Redo Writing Latch prevents the Oracle processes to not to send the needed signal to the LGWR process for a log buffer flush or a log switch operation, concurrently.
So as you see above there are some important latches which can create waits on those events..
For instance,
log file sync wait occurs if a process waits for LGWR to flush the data from the log buffer to redolog files. That is , the user process commits and waits on this event till LGWR will finish the data to the redolog files, till LGWR will send a signal indicating that the flush request is finished..
If LGWR is idle, I mean ony waiting, it will wait on Rdbms ipc message..
If LGWR is updating headers of the redolog files, you will see log file single write waits..
End if ; LGWR is writing the redo data from log buffer to redolog group, you will see log file parallel write waits, as this operation can be done in parallel.
If LGWR is updating headers of the redolog files, you will see log file single write waits..
End if ; LGWR is writing the redo data from log buffer to redolog group, you will see log file parallel write waits, as this operation can be done in parallel.
So after giving the information above, lets come back to our subject.. "Private strand flush not complete"
You can see this message in alert log of a 11gR2 Oracle database, and you may worry about your database performance, but according to the Oracle, this is expected behavior..
Take a look at the following blog post of mine; I expain strands in detail;
http://ermanarslan.blogspot.com.tr/2013/06/database-premature-archivelogs-log.html
So , like in the above figure; Writes to the redologs are made strand by strand.. The redolog is divided into parts, sized with the strand size, and each strand is written to the relevant part of the redolog. In other words; the strands of log buffers, which are in memory, are mapped to the redolog file.

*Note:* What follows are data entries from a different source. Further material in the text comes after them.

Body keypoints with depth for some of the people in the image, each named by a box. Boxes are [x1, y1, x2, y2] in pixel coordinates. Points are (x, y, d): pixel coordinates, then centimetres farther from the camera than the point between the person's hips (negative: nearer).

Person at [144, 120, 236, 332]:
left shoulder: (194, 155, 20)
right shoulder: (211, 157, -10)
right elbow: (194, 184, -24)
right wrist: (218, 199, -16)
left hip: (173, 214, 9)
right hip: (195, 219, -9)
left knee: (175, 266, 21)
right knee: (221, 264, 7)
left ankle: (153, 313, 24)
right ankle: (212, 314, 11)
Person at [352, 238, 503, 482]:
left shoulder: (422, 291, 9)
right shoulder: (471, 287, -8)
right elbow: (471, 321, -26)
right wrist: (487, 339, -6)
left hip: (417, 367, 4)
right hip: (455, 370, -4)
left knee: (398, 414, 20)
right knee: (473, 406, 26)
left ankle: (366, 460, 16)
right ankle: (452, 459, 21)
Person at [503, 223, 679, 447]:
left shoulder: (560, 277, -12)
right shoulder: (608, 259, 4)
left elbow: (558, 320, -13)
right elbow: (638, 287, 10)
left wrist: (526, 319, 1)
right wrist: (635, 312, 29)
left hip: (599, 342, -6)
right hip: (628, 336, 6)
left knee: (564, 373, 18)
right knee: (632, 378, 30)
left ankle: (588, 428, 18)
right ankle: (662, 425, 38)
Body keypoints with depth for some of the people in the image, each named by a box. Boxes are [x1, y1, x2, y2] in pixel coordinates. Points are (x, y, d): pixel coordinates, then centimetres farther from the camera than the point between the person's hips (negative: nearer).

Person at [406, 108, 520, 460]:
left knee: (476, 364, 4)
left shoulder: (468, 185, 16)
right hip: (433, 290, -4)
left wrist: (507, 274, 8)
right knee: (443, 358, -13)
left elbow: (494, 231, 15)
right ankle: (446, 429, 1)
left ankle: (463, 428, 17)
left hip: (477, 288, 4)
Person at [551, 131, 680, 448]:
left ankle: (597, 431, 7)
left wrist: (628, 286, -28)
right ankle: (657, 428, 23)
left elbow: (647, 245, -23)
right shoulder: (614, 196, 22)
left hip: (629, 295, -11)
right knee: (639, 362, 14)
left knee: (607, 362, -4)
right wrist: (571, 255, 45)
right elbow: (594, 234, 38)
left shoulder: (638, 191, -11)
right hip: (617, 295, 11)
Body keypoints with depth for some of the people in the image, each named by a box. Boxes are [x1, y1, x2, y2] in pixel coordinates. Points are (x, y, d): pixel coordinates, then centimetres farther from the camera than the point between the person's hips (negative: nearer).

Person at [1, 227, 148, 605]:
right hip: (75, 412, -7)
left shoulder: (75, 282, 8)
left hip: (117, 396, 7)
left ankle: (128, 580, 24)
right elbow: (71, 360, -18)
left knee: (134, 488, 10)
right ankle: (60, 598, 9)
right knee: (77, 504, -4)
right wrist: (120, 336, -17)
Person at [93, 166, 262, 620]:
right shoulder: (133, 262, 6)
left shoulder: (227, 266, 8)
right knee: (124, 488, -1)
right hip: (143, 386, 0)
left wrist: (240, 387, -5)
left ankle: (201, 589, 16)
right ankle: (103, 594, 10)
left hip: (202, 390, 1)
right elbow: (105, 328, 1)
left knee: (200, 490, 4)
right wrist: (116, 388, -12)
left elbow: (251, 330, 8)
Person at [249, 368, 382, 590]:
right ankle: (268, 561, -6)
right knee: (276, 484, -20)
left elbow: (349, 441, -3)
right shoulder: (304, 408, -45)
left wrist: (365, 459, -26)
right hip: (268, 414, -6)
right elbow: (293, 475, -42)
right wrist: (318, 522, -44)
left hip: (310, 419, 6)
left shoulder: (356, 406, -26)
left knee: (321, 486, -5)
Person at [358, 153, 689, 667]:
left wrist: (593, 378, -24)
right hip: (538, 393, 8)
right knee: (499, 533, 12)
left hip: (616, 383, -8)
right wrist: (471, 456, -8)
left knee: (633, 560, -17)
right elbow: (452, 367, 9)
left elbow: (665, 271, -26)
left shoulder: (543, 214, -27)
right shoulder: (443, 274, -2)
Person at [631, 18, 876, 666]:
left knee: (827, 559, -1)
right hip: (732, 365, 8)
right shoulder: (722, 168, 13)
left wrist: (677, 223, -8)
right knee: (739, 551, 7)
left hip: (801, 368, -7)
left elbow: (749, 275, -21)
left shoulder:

According to the techinal info above, all strands need to be flushed when a log switch is being initiated.
That s why "checkpoint not complete" and "private strand flush not complete" are similar events..
This messages mean that there are some dirty blocks, some active sessions when the log switch is being initiated. A strand sill have transactions active which need to be flushed before this redo can be overwritten.
So it seems, Oracle writes this information to the alert log and keeps going;
For example;
Sqlplus >
SQL> update erm set X='Y';
1 row updated
"note that I do not commit and my session is active"
Another Sqlplus >
SQL>alter system switch logfile;
Alert Log >
Thread 1 cannot allocate new log, sequence 11
Private strand flush not complete
Current log# 1 seq# 222 mem# 0: /Erman/redolog01.log
So this is not a problem , but expected behavior..
Neverthenless, check the time between "private strand flush not complete" and "Advanced to log sequence"/"Current log#" message..
If the time between those messages are significant, then an I/O or DBWR or LGWR tunning may be required.
Hi Erman,
ReplyDeleteGreat Info. Nice way to explain.
I have come across a similar problem in a Production Database. We have noticed frequent (Every 3 minutes) message in ASH report "Private Strand Flush not complete".
As mentioned by you in the blog, that some tuning would be required in case the time between "private strand flush not complete" and "Advanced to log sequence"/"Current log#" message is significant.
from my Alert log, i found that the time between these tow messages is around 3 to 4 secs. Can it be considered significant ? How much time should be considered significant?
Thanks in advance.
Regards,
Pankaj
Hi Pankaj,
ReplyDeleteIt depends on your strand size, redologsize and transactions actually.